**** Supplied entries ****
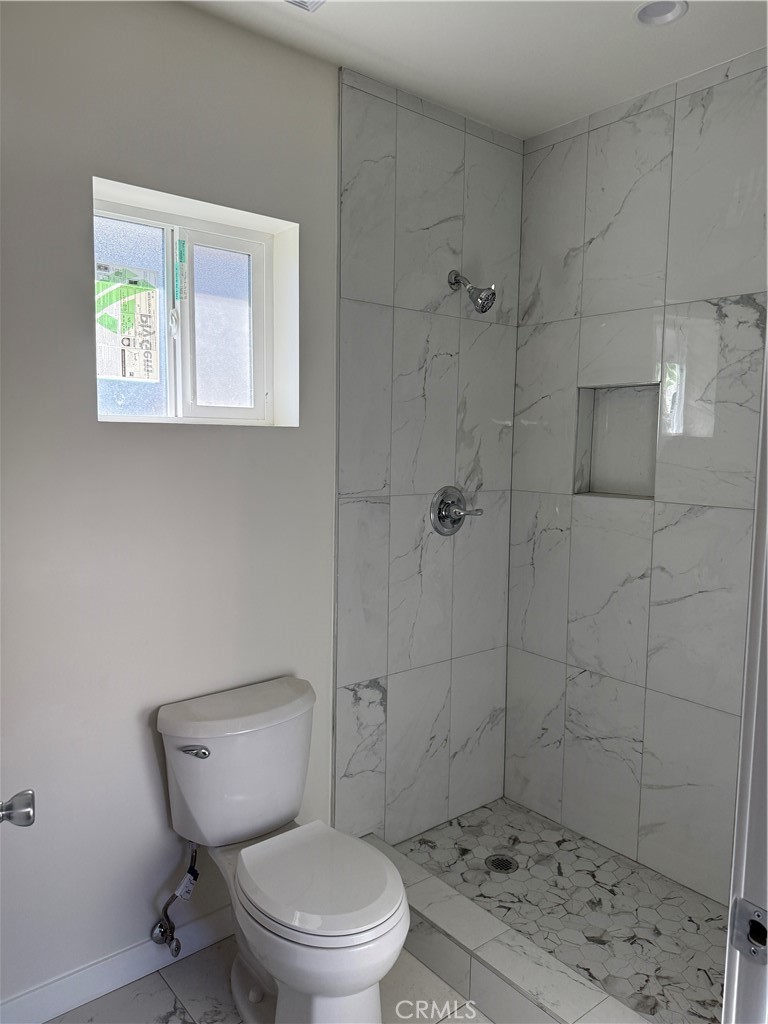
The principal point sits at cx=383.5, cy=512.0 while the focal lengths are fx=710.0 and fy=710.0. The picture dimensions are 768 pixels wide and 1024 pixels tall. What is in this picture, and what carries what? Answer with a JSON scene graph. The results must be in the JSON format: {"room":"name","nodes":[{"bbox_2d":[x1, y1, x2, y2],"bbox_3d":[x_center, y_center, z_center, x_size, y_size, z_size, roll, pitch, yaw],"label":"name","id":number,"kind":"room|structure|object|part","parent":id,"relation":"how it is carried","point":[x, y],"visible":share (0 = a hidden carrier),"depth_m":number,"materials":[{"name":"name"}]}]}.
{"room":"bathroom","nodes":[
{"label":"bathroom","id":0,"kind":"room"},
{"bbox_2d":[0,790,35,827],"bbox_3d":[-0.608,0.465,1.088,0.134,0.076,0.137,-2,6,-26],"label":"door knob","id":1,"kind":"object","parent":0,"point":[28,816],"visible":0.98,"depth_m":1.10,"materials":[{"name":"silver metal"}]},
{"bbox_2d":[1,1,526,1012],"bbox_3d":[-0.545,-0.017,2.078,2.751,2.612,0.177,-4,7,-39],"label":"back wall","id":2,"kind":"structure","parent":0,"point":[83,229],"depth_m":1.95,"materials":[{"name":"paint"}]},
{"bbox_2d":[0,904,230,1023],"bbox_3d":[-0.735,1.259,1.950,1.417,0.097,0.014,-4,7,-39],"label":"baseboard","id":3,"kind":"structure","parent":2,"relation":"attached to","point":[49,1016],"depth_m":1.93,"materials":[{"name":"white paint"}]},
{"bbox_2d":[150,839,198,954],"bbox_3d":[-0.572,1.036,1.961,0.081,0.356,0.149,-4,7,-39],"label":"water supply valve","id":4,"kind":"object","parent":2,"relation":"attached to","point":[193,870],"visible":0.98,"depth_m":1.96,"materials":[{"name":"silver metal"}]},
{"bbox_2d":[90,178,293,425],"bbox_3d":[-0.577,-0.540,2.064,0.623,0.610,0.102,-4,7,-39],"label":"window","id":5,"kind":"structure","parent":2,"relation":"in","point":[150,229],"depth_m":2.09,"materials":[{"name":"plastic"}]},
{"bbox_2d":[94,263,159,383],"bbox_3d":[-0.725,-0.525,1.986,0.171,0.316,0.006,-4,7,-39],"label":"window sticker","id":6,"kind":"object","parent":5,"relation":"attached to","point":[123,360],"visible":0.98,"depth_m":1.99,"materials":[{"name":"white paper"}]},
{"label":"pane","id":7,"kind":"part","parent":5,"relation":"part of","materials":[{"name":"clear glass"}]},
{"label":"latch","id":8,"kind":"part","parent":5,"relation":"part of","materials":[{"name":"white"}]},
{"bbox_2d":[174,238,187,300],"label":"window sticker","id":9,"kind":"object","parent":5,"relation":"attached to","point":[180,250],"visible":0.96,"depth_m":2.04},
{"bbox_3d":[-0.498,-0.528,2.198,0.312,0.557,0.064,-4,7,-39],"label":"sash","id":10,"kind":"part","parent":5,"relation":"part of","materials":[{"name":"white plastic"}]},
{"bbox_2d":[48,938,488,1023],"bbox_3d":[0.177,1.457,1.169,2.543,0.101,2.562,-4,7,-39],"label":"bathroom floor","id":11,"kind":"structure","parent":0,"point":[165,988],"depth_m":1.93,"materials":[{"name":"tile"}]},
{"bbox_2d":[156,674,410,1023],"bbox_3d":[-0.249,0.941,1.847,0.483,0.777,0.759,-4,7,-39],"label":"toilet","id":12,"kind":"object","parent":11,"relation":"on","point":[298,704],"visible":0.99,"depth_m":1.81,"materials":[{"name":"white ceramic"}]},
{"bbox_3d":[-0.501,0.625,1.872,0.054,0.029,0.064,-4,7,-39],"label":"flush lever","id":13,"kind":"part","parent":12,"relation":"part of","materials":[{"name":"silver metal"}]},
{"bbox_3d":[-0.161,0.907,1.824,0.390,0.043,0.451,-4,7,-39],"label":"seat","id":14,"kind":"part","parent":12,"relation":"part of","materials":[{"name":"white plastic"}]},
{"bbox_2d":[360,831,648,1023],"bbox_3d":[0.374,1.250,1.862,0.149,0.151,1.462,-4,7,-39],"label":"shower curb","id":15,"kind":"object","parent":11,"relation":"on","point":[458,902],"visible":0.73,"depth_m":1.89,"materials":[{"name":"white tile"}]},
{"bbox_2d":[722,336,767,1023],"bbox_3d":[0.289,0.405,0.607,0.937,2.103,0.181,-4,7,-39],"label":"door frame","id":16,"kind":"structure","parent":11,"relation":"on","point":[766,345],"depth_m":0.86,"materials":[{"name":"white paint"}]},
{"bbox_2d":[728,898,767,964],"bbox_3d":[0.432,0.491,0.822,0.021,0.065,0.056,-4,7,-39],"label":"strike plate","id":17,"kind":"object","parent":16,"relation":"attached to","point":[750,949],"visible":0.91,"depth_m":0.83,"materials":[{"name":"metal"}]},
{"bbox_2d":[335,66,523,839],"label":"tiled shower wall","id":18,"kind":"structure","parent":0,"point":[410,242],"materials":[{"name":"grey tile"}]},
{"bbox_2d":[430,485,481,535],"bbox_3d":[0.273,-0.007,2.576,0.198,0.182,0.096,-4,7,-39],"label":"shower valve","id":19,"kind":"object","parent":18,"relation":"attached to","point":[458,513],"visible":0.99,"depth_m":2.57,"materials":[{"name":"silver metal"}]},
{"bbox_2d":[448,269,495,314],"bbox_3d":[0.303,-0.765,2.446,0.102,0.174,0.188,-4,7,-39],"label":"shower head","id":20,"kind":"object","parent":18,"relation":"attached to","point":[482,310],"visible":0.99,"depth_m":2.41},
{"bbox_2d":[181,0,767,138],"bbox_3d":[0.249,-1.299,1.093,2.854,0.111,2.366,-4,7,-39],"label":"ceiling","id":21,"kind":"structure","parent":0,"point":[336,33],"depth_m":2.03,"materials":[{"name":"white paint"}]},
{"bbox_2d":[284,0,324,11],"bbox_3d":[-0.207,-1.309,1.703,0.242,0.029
****
▸ Task goal: Every line above must be printed again exactly, pictures excluded.

▸ Completed task:
The principal point sits at cx=383.5, cy=512.0 while the focal lengths are fx=710.0 and fy=710.0. The picture dimensions are 768 pixels wide and 1024 pixels tall. What is in this picture, and what carries what? Answer with a JSON scene graph. The results must be in the JSON format: {"room":"name","nodes":[{"bbox_2d":[x1, y1, x2, y2],"bbox_3d":[x_center, y_center, z_center, x_size, y_size, z_size, roll, pitch, yaw],"label":"name","id":number,"kind":"room|structure|object|part","parent":id,"relation":"how it is carried","point":[x, y],"visible":share (0 = a hidden carrier),"depth_m":number,"materials":[{"name":"name"}]}]}.
{"room":"bathroom","nodes":[
{"label":"bathroom","id":0,"kind":"room"},
{"bbox_2d":[0,790,35,827],"bbox_3d":[-0.608,0.465,1.088,0.134,0.076,0.137,-2,6,-26],"label":"door knob","id":1,"kind":"object","parent":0,"point":[28,816],"visible":0.98,"depth_m":1.10,"materials":[{"name":"silver metal"}]},
{"bbox_2d":[1,1,526,1012],"bbox_3d":[-0.545,-0.017,2.078,2.751,2.612,0.177,-4,7,-39],"label":"back wall","id":2,"kind":"structure","parent":0,"point":[83,229],"depth_m":1.95,"materials":[{"name":"paint"}]},
{"bbox_2d":[0,904,230,1023],"bbox_3d":[-0.735,1.259,1.950,1.417,0.097,0.014,-4,7,-39],"label":"baseboard","id":3,"kind":"structure","parent":2,"relation":"attached to","point":[49,1016],"depth_m":1.93,"materials":[{"name":"white paint"}]},
{"bbox_2d":[150,839,198,954],"bbox_3d":[-0.572,1.036,1.961,0.081,0.356,0.149,-4,7,-39],"label":"water supply valve","id":4,"kind":"object","parent":2,"relation":"attached to","point":[193,870],"visible":0.98,"depth_m":1.96,"materials":[{"name":"silver metal"}]},
{"bbox_2d":[90,178,293,425],"bbox_3d":[-0.577,-0.540,2.064,0.623,0.610,0.102,-4,7,-39],"label":"window","id":5,"kind":"structure","parent":2,"relation":"in","point":[150,229],"depth_m":2.09,"materials":[{"name":"plastic"}]},
{"bbox_2d":[94,263,159,383],"bbox_3d":[-0.725,-0.525,1.986,0.171,0.316,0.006,-4,7,-39],"label":"window sticker","id":6,"kind":"object","parent":5,"relation":"attached to","point":[123,360],"visible":0.98,"depth_m":1.99,"materials":[{"name":"white paper"}]},
{"label":"pane","id":7,"kind":"part","parent":5,"relation":"part of","materials":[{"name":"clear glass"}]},
{"label":"latch","id":8,"kind":"part","parent":5,"relation":"part of","materials":[{"name":"white"}]},
{"bbox_2d":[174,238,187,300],"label":"window sticker","id":9,"kind":"object","parent":5,"relation":"attached to","point":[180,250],"visible":0.96,"depth_m":2.04},
{"bbox_3d":[-0.498,-0.528,2.198,0.312,0.557,0.064,-4,7,-39],"label":"sash","id":10,"kind":"part","parent":5,"relation":"part of","materials":[{"name":"white plastic"}]},
{"bbox_2d":[48,938,488,1023],"bbox_3d":[0.177,1.457,1.169,2.543,0.101,2.562,-4,7,-39],"label":"bathroom floor","id":11,"kind":"structure","parent":0,"point":[165,988],"depth_m":1.93,"materials":[{"name":"tile"}]},
{"bbox_2d":[156,674,410,1023],"bbox_3d":[-0.249,0.941,1.847,0.483,0.777,0.759,-4,7,-39],"label":"toilet","id":12,"kind":"object","parent":11,"relation":"on","point":[298,704],"visible":0.99,"depth_m":1.81,"materials":[{"name":"white ceramic"}]},
{"bbox_3d":[-0.501,0.625,1.872,0.054,0.029,0.064,-4,7,-39],"label":"flush lever","id":13,"kind":"part","parent":12,"relation":"part of","materials":[{"name":"silver metal"}]},
{"bbox_3d":[-0.161,0.907,1.824,0.390,0.043,0.451,-4,7,-39],"label":"seat","id":14,"kind":"part","parent":12,"relation":"part of","materials":[{"name":"white plastic"}]},
{"bbox_2d":[360,831,648,1023],"bbox_3d":[0.374,1.250,1.862,0.149,0.151,1.462,-4,7,-39],"label":"shower curb","id":15,"kind":"object","parent":11,"relation":"on","point":[458,902],"visible":0.73,"depth_m":1.89,"materials":[{"name":"white tile"}]},
{"bbox_2d":[722,336,767,1023],"bbox_3d":[0.289,0.405,0.607,0.937,2.103,0.181,-4,7,-39],"label":"door frame","id":16,"kind":"structure","parent":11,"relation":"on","point":[766,345],"depth_m":0.86,"materials":[{"name":"white paint"}]},
{"bbox_2d":[728,898,767,964],"bbox_3d":[0.432,0.491,0.822,0.021,0.065,0.056,-4,7,-39],"label":"strike plate","id":17,"kind":"object","parent":16,"relation":"attached to","point":[750,949],"visible":0.91,"depth_m":0.83,"materials":[{"name":"metal"}]},
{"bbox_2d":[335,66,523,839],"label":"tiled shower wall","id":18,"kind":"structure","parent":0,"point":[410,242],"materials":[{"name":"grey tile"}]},
{"bbox_2d":[430,485,481,535],"bbox_3d":[0.273,-0.007,2.576,0.198,0.182,0.096,-4,7,-39],"label":"shower valve","id":19,"kind":"object","parent":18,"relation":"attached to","point":[458,513],"visible":0.99,"depth_m":2.57,"materials":[{"name":"silver metal"}]},
{"bbox_2d":[448,269,495,314],"bbox_3d":[0.303,-0.765,2.446,0.102,0.174,0.188,-4,7,-39],"label":"shower head","id":20,"kind":"object","parent":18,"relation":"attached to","point":[482,310],"visible":0.99,"depth_m":2.41},
{"bbox_2d":[181,0,767,138],"bbox_3d":[0.249,-1.299,1.093,2.854,0.111,2.366,-4,7,-39],"label":"ceiling","id":21,"kind":"structure","parent":0,"point":[336,33],"depth_m":2.03,"materials":[{"name":"white paint"}]},
{"bbox_2d":[284,0,324,11],"bbox_3d":[-0.207,-1.309,1.703,0.242,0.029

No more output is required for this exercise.